The most notable changes over the past 75 years have been an increase in temperature and a loss of roughly 90% of lowland meadow and pasture, mainly converted to arable farmland and improved grassland. Across all UK species analysed, the combined impact of climate change and land conversion increased extinction risk for 12% of species, while reduced extinction risk for 40%, with over half of species showing increases in range linked to rising temperatures. It should be noted that many of the species most negatively impacted by land-use and climate change may be too rare to be included in the analysis, skewing the results towards the more successful species.

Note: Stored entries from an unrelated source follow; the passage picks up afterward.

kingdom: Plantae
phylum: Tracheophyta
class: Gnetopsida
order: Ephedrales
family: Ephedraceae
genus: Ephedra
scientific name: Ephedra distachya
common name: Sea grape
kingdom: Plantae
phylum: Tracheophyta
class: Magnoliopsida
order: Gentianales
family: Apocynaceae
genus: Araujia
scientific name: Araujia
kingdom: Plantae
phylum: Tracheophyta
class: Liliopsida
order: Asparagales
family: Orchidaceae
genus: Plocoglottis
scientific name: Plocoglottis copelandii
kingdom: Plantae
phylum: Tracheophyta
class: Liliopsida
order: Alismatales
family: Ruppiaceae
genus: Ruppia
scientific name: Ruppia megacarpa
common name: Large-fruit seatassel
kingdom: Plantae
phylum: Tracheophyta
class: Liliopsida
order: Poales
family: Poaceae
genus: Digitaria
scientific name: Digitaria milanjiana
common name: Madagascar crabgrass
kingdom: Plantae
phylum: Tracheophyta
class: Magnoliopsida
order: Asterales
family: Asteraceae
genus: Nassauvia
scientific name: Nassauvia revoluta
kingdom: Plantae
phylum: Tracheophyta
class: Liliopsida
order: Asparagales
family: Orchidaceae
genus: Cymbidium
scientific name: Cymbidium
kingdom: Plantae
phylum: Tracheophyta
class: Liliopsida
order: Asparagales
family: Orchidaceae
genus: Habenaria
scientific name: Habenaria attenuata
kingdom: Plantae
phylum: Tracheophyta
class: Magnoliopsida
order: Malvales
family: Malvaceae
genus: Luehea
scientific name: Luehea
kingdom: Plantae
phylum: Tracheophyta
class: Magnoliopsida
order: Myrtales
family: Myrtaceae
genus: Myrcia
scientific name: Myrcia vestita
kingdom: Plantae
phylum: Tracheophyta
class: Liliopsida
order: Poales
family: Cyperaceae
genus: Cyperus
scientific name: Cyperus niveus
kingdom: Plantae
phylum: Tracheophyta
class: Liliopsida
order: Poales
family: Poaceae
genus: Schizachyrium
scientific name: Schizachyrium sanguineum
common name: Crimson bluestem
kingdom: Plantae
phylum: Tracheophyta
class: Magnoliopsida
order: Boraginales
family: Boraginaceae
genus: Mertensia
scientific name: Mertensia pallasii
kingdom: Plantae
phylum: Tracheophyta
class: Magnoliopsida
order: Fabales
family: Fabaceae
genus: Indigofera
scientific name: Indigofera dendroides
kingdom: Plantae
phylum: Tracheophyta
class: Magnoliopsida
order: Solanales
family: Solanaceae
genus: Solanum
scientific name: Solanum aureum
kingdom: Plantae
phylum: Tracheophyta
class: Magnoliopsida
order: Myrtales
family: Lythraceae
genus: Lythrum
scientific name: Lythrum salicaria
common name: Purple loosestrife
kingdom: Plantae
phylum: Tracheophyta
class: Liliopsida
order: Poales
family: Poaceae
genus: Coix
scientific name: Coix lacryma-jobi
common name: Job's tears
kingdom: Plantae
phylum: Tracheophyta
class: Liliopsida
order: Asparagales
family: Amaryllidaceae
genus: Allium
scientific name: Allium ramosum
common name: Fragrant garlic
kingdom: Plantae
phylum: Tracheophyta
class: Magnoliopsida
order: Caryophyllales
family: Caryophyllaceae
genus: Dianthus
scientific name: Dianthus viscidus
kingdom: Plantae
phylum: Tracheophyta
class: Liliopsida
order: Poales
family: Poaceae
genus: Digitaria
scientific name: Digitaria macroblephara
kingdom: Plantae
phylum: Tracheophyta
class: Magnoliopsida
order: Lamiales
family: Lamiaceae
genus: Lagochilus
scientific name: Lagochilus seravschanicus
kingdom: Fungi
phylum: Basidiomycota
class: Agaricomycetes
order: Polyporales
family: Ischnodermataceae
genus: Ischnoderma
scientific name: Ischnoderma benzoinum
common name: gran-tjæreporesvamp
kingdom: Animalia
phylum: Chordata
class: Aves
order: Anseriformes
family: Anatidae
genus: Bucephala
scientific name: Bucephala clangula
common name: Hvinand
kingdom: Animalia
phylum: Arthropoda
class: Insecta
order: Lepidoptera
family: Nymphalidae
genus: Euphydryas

Interestingly, the results showed that for most species, the impacts of climate and land-use change did not interact: land-use changes rarely influenced how species responded to climate change and vice versa. For species impacted by both drivers, they were almost always additive effects, with species either responding well to both changes or badly to both changes.
The results show the diversity in species’ responses to drivers of change, highlighting the importance of biological recording and the inclusion of species-level information when devising plans to maintain biodiversity. They also suggest that accounting for interactions between land-use and climate change may be less important than predicted.